Structured page parsing data:
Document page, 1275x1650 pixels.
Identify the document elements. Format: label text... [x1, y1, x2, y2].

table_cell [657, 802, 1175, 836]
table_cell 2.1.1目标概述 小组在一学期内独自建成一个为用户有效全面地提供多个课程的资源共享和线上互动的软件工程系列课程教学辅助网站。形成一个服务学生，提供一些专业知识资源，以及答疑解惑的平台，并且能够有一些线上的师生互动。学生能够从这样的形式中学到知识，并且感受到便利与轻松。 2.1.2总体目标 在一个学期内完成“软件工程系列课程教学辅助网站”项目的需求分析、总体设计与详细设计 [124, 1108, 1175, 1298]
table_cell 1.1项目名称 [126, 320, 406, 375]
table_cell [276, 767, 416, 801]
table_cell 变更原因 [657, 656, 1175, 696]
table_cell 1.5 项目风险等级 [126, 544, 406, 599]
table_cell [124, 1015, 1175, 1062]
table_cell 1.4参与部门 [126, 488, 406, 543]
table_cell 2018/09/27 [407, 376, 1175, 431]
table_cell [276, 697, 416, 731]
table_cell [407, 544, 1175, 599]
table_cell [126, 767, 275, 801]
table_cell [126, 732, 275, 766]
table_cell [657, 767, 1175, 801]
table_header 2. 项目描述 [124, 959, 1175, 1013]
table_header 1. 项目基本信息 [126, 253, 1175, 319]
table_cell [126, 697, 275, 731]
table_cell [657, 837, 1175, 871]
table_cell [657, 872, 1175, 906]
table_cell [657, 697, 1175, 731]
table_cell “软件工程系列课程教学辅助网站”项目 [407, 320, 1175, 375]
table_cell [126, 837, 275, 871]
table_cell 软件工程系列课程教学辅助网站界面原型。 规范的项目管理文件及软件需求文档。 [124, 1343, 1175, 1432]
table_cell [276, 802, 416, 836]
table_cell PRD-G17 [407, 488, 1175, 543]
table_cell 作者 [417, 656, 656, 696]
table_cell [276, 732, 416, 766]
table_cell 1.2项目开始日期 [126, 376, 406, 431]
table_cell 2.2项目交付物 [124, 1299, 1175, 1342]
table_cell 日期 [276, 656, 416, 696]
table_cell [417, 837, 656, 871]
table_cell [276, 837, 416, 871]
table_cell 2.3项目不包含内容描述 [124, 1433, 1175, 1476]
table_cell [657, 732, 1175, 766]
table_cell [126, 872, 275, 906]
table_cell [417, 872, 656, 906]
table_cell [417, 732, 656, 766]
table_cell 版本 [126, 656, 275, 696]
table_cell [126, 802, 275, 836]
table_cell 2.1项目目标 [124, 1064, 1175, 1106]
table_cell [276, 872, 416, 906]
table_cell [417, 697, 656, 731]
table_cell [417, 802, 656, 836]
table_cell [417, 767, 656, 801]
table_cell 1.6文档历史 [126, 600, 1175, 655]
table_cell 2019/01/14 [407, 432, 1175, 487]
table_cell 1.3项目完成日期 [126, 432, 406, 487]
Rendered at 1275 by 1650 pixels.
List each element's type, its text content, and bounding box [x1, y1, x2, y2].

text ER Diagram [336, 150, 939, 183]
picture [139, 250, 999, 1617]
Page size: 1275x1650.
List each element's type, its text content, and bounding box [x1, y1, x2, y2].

■ **What to produce**: Every entry needs to be retyped exactly.

■ **Problem solution**:
Document page, 1275x1650 pixels.
Identify the document elements. Format: label text... [x1, y1, x2, y2].

table_cell [657, 802, 1175, 836]
table_cell 2.1.1目标概述 小组在一学期内独自建成一个为用户有效全面地提供多个课程的资源共享和线上互动的软件工程系列课程教学辅助网站。形成一个服务学生，提供一些专业知识资源，以及答疑解惑的平台，并且能够有一些线上的师生互动。学生能够从这样的形式中学到知识，并且感受到便利与轻松。 2.1.2总体目标 在一个学期内完成“软件工程系列课程教学辅助网站”项目的需求分析、总体设计与详细设计 [124, 1108, 1175, 1298]
table_cell 1.1项目名称 [126, 320, 406, 375]
table_cell [276, 767, 416, 801]
table_cell 变更原因 [657, 656, 1175, 696]
table_cell 1.5 项目风险等级 [126, 544, 406, 599]
table_cell [124, 1015, 1175, 1062]
table_cell 1.4参与部门 [126, 488, 406, 543]
table_cell 2018/09/27 [407, 376, 1175, 431]
table_cell [276, 697, 416, 731]
table_cell [407, 544, 1175, 599]
table_cell [126, 767, 275, 801]
table_cell [126, 732, 275, 766]
table_cell [657, 767, 1175, 801]
table_header 2. 项目描述 [124, 959, 1175, 1013]
table_header 1. 项目基本信息 [126, 253, 1175, 319]
table_cell [126, 697, 275, 731]
table_cell [657, 837, 1175, 871]
table_cell [657, 872, 1175, 906]
table_cell [657, 697, 1175, 731]
table_cell “软件工程系列课程教学辅助网站”项目 [407, 320, 1175, 375]
table_cell [126, 837, 275, 871]
table_cell 软件工程系列课程教学辅助网站界面原型。 规范的项目管理文件及软件需求文档。 [124, 1343, 1175, 1432]
table_cell [276, 802, 416, 836]
table_cell PRD-G17 [407, 488, 1175, 543]
table_cell 作者 [417, 656, 656, 696]
table_cell [276, 732, 416, 766]
table_cell 1.2项目开始日期 [126, 376, 406, 431]
table_cell 2.2项目交付物 [124, 1299, 1175, 1342]
table_cell 日期 [276, 656, 416, 696]
table_cell [417, 837, 656, 871]
table_cell [276, 837, 416, 871]
table_cell 2.3项目不包含内容描述 [124, 1433, 1175, 1476]
table_cell [657, 732, 1175, 766]
table_cell [126, 872, 275, 906]
table_cell [417, 872, 656, 906]
table_cell [417, 732, 656, 766]
table_cell 版本 [126, 656, 275, 696]
table_cell [126, 802, 275, 836]
table_cell 2.1项目目标 [124, 1064, 1175, 1106]
table_cell [276, 872, 416, 906]
table_cell [417, 697, 656, 731]
table_cell [417, 802, 656, 836]
table_cell [417, 767, 656, 801]
table_cell 1.6文档历史 [126, 600, 1175, 655]
table_cell 2019/01/14 [407, 432, 1175, 487]
table_cell 1.3项目完成日期 [126, 432, 406, 487]
Rendered at 1275 by 1650 pixels.
List each element's type, its text content, and bounding box [x1, y1, x2, y2].

text ER Diagram [336, 150, 939, 183]
picture [139, 250, 999, 1617]
Page size: 1275x1650.
List each element's type, its text content, and bounding box [x1, y1, x2, y2].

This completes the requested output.